The upgrade to Go v1.17 introduced a significant performance regression with ZIP files. Instead of 2 HTTP Range Requests, it appears this call to f.readDataDescriptor() in https://go-review.googlesource.com/c/go/+/312310/14/src/archive/zip/reader.go#120 caused additional HTTP Range Requests to be fired for every file in the archive, which significantly slowed down the generation of the artifact metadata.

Initial list of corrective action items:

[Monitoring] Monitor GCS request rates (https://gitlab.com/gitlab-com/gl-infra/infrastructure/-/issues/12348). Google told us our request rate jumped to a peek of 30K/s from under 2000/s around 10:00 UTC. That helped us correlate with the deploy time.
[Process] The upgrade to Go v1.17 should have happened in development environments first. I think we should give at least 2 weeks, maybe even a month or two, to test that the upgrades don't cause issues. I'd like to think that someone testing a 500+ MB artifact with lots of files would have run into this problem. I know @amulvany asked me about a customer ticket complaining about slow GCS uploads speeds. I'd like to think that someone would have tried to replicate this and run into this issue.
[Process] The upgrade (gitlab-org/build/CNG!736 (merged)) was quietly merged in CNG on Friday evening, but this sort of upgrade probably should have been broadcasted. It didn't occur to me that this would land Monday morning when the deploys went out.
[Process] We need to review why this problem wasn't encountered by our own pipelines. I would have expected CI artifacts to fail in dev.gitlab.org for packages, or even on a gitlab-org/gitlab-com pipeline with assets. Maybe we didn't just wait long enough before deploying the update to the entire fleet?
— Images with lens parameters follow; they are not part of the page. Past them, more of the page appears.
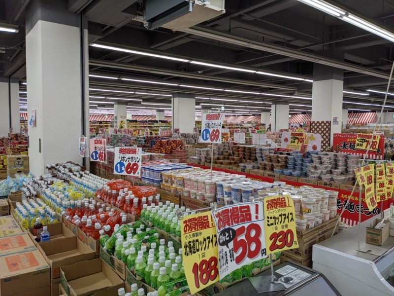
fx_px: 307
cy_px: 148
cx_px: 197
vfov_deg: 51.4
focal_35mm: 27
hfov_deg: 65.3
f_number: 1.73
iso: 54
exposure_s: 1/226
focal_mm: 4.38
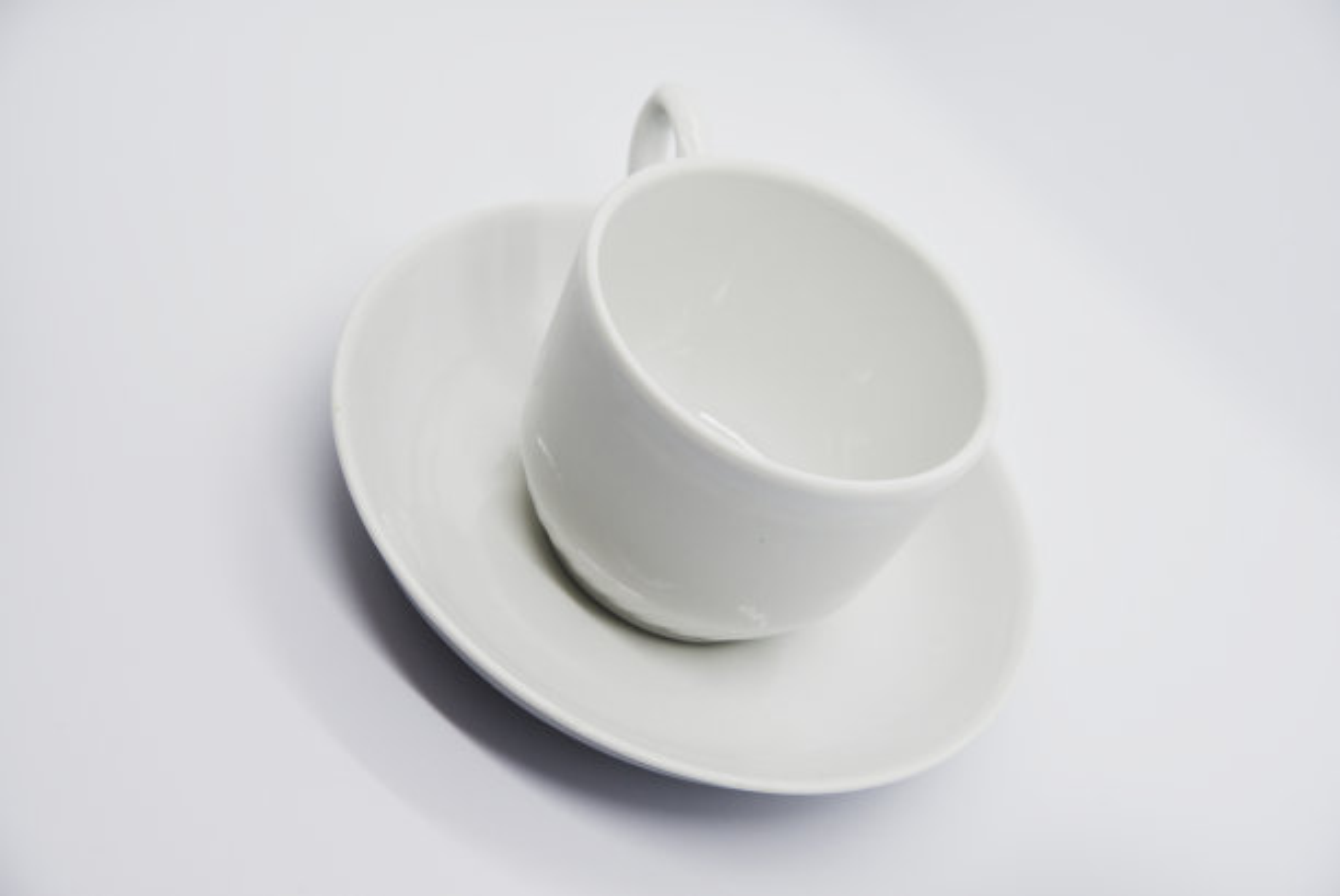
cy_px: 448
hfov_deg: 17.1
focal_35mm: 120
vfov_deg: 11.4
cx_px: 670
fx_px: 4470
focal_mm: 120
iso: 100
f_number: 9
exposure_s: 1/50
UPDATE: Omnibus builds might not have gotten the upgrade. Perhaps we should merge Omnibus first or simultaneously?
[Testing] We need to set up some automation that benchmarks uploading large CI artifacts (e.g. 1 GB) with lots of entries are processed. This would also help us show that uploading large artifacts needs some work (e.g. gitlab-org/gitlab#285597 (closed)). Issue: gitlab-org/gitlab#340961 (closed)
[Instrumentation] We lacked visibility into what gitlab-zip-metadata was doing. We should look to add logging to this; ideally we'd log the process time and the number of HTTP requests made. Considering adding tests that verify number of HTTP Range Requests (as seen in example in https://github.com/golang/go/issues/48374).
[Monitoring] Add SLIs/SLOs for gitlab-zip-metadata from the metrics above.
[Operation] We should consider capping the maximum time gitlab-zip-metadata can run. If it takes longer than 100 seconds to process the archive, Cloudflare times out the request, but this process continues to run. Then the runner retries, causing even more requests to the GCS bucket.
[Development] We should figure out how what to do about making gitlab-zip-metadata work well with Go v1.17: gitlab-org/gitlab#340778 (closed). Filed an upstream Golang issue: https://github.com/golang/go/issues/48374
[Monitoring] Improve monitoring of Kubernetes node pools/nodes/workloads on nodes
[Monitoring] Alert on high HAProxy 503 error rate

Edited Sep 23, 2021 by Scott Hampton